[[ Selected excerpt, beginning ]]
Leakage current is the unintended electrical current that escapes from a medical device's normal circuit and flows through conductive surfaces, protective grounding, or the patient's body. It is invisible, odorless, and produces no warning signal. A device can be operating normally in every functional sense — powering on, displaying correct readings, responding to controls — while producing leakage current levels that pose a genuine cardiac risk to vulnerable patients. This is why electrical safety testing of medical equipment is required, not recommended: because the hazard cannot be identified without a calibrated analyzer and a trained technician to measure it.

For skilled nursing facility administrators and biomedical staff, understanding leakage current is essential for two reasons. First, it is the most clinically significant measurement in the PCREE testing protocol — leakage current failures are directly linked to patient injury risk. Second, it is one of the most commonly cited PCREE deficiencies in CMS Life Safety surveys, often because facilities do not realize that documentation of specific measured values is required, not just a pass/fail record.

What Is Leakage Current?

Every electrical device produces some amount of leakage current — it is a physical consequence of how electrical systems work. Capacitive coupling between conductors, imperfect insulation, and electromagnetic induction all contribute to low-level current that flows along unintended paths. In household electronics, these levels are typically low enough to be inconsequential. In medical devices used in direct contact with patients — particularly patients with compromised health and direct electrical connections to their bodies — even microamp-level leakage current can be dangerous.
[[ Selected excerpt, end ]]
**Work request 1**
In the leakage current overview, transcribe the text between "What Is Leakage" and "can be dangerous.", inclusive.
**Work request 2**
Translate the following sentence from the leakage current overview into Spanish: "It is invisible, odorless, and produces no warning signal."
**Work request 3**
According to the leakage current overview, why is electrical safety testing of medical equipment required rather than merely recommended? Answer in one to three sentences.
[[ Extracted material, beginning ]]
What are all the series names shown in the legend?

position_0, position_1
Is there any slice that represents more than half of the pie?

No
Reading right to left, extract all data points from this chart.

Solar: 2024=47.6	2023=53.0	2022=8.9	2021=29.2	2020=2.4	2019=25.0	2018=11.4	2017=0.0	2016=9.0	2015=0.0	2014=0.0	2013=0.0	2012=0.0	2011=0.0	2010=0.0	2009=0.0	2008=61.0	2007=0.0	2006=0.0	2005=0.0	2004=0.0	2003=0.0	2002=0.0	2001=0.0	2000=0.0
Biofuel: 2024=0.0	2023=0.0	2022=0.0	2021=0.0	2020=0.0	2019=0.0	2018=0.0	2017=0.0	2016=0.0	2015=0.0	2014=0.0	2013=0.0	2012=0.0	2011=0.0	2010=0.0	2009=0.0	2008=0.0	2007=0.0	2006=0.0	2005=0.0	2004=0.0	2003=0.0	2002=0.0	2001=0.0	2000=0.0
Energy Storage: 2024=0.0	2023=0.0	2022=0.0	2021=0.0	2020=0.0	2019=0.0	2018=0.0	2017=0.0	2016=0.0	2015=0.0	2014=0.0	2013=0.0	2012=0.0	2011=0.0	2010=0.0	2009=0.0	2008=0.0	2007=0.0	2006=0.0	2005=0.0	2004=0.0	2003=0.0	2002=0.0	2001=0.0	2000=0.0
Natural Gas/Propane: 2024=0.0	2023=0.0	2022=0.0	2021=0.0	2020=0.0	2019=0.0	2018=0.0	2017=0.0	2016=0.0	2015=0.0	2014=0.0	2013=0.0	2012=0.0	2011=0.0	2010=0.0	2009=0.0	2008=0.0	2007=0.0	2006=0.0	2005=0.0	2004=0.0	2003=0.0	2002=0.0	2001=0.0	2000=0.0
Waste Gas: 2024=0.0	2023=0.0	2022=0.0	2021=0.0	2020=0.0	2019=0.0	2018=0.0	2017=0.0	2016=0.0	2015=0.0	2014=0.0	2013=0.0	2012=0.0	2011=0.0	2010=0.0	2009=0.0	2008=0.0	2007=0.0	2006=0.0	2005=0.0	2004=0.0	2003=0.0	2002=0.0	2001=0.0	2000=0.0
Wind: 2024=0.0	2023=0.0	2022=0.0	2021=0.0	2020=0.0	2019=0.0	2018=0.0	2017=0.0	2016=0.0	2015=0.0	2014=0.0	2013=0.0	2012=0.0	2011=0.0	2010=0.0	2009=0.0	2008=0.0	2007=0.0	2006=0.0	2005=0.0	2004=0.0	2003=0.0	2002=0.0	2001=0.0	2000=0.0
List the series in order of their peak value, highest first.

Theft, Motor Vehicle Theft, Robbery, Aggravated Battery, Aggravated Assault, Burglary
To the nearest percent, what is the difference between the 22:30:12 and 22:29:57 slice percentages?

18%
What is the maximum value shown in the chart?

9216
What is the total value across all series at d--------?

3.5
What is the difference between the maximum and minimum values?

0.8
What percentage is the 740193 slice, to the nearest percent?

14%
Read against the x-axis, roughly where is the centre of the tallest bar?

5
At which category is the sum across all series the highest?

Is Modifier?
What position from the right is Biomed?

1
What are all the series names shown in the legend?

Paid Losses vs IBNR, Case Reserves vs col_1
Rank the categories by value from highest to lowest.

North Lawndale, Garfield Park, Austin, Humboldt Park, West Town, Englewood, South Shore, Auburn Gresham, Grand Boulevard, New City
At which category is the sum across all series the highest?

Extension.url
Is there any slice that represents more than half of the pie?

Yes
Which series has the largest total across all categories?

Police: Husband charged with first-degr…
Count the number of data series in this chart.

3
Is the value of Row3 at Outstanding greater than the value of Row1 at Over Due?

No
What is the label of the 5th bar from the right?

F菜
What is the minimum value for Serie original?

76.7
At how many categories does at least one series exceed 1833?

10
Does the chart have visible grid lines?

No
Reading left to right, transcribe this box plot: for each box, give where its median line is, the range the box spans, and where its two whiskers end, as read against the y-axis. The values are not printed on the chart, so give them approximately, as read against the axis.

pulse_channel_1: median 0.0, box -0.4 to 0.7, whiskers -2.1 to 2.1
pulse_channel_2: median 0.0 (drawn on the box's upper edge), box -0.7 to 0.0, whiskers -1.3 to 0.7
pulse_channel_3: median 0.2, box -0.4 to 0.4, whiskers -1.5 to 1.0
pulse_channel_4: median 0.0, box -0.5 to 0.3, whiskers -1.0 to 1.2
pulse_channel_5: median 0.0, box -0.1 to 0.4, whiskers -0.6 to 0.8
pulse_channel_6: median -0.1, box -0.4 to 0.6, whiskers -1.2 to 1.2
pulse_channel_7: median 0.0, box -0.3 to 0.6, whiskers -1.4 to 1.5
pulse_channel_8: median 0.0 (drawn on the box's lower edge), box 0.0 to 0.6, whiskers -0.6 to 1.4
[[ Extracted material, end ]]
**Task solution 1**
What Is Leakage Current?

Every electrical device produces some amount of leakage current — it is a physical consequence of how electrical systems work. Capacitive coupling between conductors, imperfect insulation, and electromagnetic induction all contribute to low-level current that flows along unintended paths. In household electronics, these levels are typically low enough to be inconsequential. In medical devices used in direct contact with patients — particularly patients with compromised health and direct electrical connections to their bodies — even microamp-level leakage current can be dangerous.

**Task solution 2**
Es invisible, inodora y no produce ninguna señal de advertencia.

**Task solution 3**
Leakage current is invisible, odorless, and gives no warning signal, so a device can work normally in every functional sense while producing levels that pose a cardiac risk. The hazard cannot be identified without a calibrated analyzer and a trained technician to measure it.